Estudos que utilizaram o tratamento expectante mostram que, após a remoção parcial do tecido cariado na parede pulpar e selamento da cavidade, a dentina remanescente apresenta características de inatividade: tecido endurecido, seco e com redução significativa do número de microrganismos (Bjørndal et al., 1997; Bjørndal e Larsen, 2000).

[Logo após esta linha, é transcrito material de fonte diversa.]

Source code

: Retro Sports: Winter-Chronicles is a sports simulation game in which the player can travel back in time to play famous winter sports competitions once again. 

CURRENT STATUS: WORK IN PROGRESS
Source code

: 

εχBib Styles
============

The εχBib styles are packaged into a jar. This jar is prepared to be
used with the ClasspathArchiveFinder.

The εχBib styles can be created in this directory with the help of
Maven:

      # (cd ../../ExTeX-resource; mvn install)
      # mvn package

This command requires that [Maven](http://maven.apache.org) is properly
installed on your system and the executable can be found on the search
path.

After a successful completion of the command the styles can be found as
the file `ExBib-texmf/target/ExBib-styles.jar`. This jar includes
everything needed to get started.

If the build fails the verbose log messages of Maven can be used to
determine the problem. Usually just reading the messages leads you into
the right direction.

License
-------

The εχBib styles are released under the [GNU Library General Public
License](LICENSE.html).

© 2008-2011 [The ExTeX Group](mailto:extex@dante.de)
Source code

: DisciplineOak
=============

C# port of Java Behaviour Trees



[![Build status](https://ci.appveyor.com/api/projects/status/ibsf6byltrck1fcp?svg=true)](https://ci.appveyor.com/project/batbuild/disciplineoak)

Baseado em todas as evidências apresentadas anteriormente, passou-se a questionar a necessidade da remoção total de tecido cariado previamente ao tratamento restaurador.

Nosso Grupo de Cariologia pesquisou uma técnica mais conservadora de escavação dentinária realizada em uma única sessão para dentes permanentes, chamada de remoção parcial de tecido cariado (RPTC). Neste tratamento, a dentina cariada é completamente removida das paredes da cavidade, com exceção da parede pulpar, na qual apenas a dentina necrótica e desorganizada é removida. Quando a dentina assume maior consistência e resistência ao corte, a escavação é interrompida e a cavidade é restaurada. Uma série de publicações nossas (Maltz et al., 2002; Oliveira et al., 2006; Maltz et al., 2007; Maltz et al., 2011) têm demonstrado que a RPTC em lesões profundas de cárie é uma alternativa viável para preservar a vitalidade pulpar. Após 10 anos de acompanhamento, a taxa global de sucesso foi de 62%, incluindo as falhas relativas ao material e à técnica restauradora. Quando somente o desfecho de vitalidade pulpar é analisado, a taxa de sucesso passa a ser de 80%. Radiograficamente há um aumento na radiopacidade da dentina cariada deixada sob a restauração, indicando ganho mineral com o tempo (Alves et al., 2010). O número de micro-organismos é reduzido após o selamento da cavidade (Maltz et al., 2002), alcançando níveis usualmente encontrados em cavidades nas quais a remoção completa de tecido cariado foi realizada (Maltz et al 2012).

A fim de gerar um maior nível de evidência sobre a RPTC, um ensaio clínico randomizado controlado multicêntrico foi realizado com o objetivo de comparar a efetividade do tratamento expectante e da remoção parcial de tecido cariado em uma sessão para lesões profundas de cárie (Maltz et al, 2012; Maltz et al. 2013). Os tratamentos foram realizados em serviços públicos de saúde e universidades de Brasília (DF) e de Porto Alegre (RS). Foram incluídos 232 pacientes com 299 lesões de cárie profundas em molares permanentes com idade de 9 a 53 anos que apresentassem sinais clínicos e radiográficos de vitalidade pulpar. Após três anos de acompanhamento, 213 dentes foram reavaliados e as taxas de sucesso (manutenção da vitalidade pulpar) foram de 91% no grupo que recebeu remoção parcial de dentina cariada e restauração em sessão única e de 69% no grupo que recebeu o tratamento expectante (p<0,005) (Maltz et al, 2012). O sucesso dos tratamentos não mostrou correlação com a idade dos indivíduos, com o tipo de material restaurador utilizado (amálgama ou resina composta), nem com o nível socioeconômico dos pacientes. Os tratamentos foram avaliados, ainda, em sua relação de custo-efetividade, mostrando uma economia de 68% da RPTC em relação ao tratamento expectante.

A menor taxa de sucesso do tratamento expectante levou à realização de uma análise de subgrupo, na qual os dados dos tratamentos realizados de forma completa (comparecimento do paciente às duas consultas no tempo esperado) foram comparados aos tratamentos realizados de forma incompleta (não retorno do paciente no período de tempo correto para conclusão do tratamento). Nessa análise, a taxa de sucesso do tratamento expectante completo foi de 88% enquanto a taxa do tratamento incompleto foi de 13% após três anos. Este resultado evidencia a principal desvantagem do tratamento expectante em relação a RPTC: a necessidade de duas consultas para realização do tratamento, com altos índices de não retorno do paciente.

Assim, o conjunto de todas as evidências discutidas indica que a remoção parcial de tecido cariado pode ser realizada de forma definitiva em uma única sessão em dentes permanentes, tornando a reabertura da cavidade e escavação final desnecessárias. A manutenção de dentina cariada não interfere na manutenção da vitalidade pulpar e longevidade da restauração.